Saved data entries:
——————
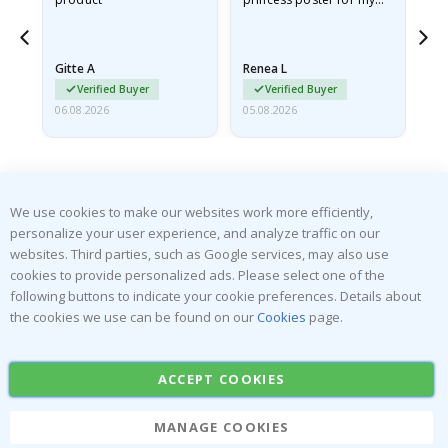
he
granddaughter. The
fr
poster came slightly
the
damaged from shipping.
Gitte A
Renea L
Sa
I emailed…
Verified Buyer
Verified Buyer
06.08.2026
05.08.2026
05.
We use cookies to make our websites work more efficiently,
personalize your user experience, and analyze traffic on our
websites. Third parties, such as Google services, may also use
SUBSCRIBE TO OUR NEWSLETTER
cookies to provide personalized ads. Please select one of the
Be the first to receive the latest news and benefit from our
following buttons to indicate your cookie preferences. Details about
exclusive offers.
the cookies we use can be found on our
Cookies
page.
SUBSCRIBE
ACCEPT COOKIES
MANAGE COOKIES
——————
» **Task goal**
An exact copy of all the records, free of pictures, is the expected answer.

» **Response for this exercise**
he
granddaughter. The
fr
poster came slightly
the
damaged from shipping.
Gitte A
Renea L
Sa
I emailed…
Verified Buyer
Verified Buyer
06.08.2026
05.08.2026
05.
We use cookies to make our websites work more efficiently,
personalize your user experience, and analyze traffic on our
websites. Third parties, such as Google services, may also use
SUBSCRIBE TO OUR NEWSLETTER
cookies to provide personalized ads. Please select one of the
Be the first to receive the latest news and benefit from our
following buttons to indicate your cookie preferences. Details about
exclusive offers.
the cookies we use can be found on our
Cookies
page.
SUBSCRIBE
ACCEPT COOKIES
MANAGE COOKIES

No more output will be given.